A common container for spatial omics
The problem. Every spatial platform ships its own file layout, its own coordinate conventions, its own idea of what an “image” and a “cell” are. Before you analyze anything you burn hours wrangling formats, and cross-platform comparison — exactly what the benchmarks demand — becomes a data-plumbing nightmare.
The idea. SpatialData defines a common, standards-based representation: images, labels, shapes (segmentation polygons), points (transcripts), and annotation tables, all stored on-disk in the Zarr / OME-NGFF ecosystem and tied together by explicit coordinate transformations. Load any supported technology into the same object model, keep everything spatially aligned, and hand it cleanly to Squidpy and Scanpy downstream.
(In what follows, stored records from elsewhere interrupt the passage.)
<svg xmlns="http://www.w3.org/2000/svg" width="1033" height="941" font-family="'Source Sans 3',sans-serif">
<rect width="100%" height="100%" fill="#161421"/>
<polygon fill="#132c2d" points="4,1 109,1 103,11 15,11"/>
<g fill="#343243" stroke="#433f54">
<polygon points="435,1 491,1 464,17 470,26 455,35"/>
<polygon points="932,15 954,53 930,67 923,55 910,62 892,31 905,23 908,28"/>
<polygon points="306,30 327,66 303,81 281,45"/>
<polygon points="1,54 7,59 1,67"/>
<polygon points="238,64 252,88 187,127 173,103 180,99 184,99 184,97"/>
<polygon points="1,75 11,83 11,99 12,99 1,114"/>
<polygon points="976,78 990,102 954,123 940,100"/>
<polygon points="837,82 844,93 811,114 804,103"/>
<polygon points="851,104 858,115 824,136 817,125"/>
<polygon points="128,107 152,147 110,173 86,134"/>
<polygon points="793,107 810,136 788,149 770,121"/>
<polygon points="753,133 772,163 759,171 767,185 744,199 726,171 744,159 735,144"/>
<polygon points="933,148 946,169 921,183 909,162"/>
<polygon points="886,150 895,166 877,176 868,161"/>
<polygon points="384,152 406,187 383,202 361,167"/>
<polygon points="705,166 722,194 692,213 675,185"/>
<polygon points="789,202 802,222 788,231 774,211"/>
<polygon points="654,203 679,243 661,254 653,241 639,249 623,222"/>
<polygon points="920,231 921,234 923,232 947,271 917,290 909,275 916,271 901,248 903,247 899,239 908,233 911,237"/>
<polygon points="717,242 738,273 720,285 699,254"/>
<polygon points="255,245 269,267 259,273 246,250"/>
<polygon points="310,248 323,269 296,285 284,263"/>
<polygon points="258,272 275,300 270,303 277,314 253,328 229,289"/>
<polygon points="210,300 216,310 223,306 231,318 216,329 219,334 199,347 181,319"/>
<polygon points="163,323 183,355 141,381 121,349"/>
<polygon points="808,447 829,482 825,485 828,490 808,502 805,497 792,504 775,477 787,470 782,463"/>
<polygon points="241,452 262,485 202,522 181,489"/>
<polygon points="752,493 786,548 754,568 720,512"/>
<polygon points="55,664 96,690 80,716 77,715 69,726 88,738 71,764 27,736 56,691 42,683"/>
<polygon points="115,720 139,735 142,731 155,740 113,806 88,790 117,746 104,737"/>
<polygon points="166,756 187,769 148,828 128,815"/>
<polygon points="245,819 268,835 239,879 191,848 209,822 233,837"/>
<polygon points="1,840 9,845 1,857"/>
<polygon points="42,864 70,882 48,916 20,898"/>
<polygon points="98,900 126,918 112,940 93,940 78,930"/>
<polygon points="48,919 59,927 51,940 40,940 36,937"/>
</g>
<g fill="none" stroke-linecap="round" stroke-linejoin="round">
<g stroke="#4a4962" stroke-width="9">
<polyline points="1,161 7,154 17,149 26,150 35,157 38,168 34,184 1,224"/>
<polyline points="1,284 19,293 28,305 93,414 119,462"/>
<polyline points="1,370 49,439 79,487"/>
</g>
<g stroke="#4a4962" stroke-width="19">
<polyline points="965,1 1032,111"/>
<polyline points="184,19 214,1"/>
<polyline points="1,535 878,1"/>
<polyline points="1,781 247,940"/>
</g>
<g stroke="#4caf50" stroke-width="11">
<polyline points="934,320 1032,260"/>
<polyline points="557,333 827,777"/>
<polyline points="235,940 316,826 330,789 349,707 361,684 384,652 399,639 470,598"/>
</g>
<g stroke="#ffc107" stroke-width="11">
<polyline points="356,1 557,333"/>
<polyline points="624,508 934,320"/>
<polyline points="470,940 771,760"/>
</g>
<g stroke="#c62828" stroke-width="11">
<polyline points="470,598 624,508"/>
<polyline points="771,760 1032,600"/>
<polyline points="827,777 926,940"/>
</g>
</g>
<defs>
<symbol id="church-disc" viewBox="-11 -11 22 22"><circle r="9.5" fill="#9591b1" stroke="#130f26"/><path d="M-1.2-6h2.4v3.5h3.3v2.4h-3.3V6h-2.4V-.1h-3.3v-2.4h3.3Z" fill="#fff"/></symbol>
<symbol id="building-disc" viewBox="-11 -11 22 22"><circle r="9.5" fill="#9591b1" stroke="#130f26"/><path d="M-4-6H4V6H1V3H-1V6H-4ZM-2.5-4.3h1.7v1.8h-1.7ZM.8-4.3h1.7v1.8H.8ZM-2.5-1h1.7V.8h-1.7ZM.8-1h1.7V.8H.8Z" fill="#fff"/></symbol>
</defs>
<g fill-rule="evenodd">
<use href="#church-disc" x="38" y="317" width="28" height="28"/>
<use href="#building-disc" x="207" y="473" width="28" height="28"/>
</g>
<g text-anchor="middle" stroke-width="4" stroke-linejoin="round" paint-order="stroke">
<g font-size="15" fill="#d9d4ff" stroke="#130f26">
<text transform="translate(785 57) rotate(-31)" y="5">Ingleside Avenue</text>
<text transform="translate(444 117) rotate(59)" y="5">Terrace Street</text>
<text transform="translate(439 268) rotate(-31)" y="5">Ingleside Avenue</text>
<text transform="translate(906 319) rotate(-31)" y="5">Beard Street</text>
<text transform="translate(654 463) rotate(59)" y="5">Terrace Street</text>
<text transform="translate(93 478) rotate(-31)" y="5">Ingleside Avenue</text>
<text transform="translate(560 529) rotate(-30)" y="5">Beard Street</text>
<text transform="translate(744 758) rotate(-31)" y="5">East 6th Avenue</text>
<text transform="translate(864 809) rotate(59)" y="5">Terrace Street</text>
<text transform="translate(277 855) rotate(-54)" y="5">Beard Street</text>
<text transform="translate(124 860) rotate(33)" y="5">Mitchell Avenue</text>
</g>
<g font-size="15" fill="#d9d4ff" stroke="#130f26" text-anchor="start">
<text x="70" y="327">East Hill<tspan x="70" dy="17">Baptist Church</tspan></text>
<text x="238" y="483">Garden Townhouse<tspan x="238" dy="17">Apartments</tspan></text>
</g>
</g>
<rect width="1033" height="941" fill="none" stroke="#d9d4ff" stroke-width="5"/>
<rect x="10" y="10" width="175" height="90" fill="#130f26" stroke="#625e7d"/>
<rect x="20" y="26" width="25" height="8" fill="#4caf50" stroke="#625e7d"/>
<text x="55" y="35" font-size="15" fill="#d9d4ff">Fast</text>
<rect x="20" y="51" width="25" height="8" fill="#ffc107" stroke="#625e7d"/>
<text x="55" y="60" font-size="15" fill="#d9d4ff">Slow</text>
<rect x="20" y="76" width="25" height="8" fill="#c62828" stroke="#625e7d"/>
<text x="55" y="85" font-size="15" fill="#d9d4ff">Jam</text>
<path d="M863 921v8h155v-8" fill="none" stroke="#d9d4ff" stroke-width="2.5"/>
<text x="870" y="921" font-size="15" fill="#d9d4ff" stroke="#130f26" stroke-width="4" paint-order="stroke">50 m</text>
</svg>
Why it matters. This is the least flashy paper of the week and possibly the most facility-relevant. Data infrastructure is reproducibility — a shared format is what lets a core group standardize pipelines, archive results, and compare platforms without rewriting loaders each time. It’s the same instinct as CRAM/BAM standards in genomics: the format is the quiet foundation everything else stands on.
Verdict. Important precisely because it’s boring in the right way. The cost is real — adopting it means buying into the Zarr/NGFF stack and its still-maturing tooling — but for a lab that lives across platforms, that’s the price of not drowning in format conversions. Read it as the storage layer under the whole spatial workflow.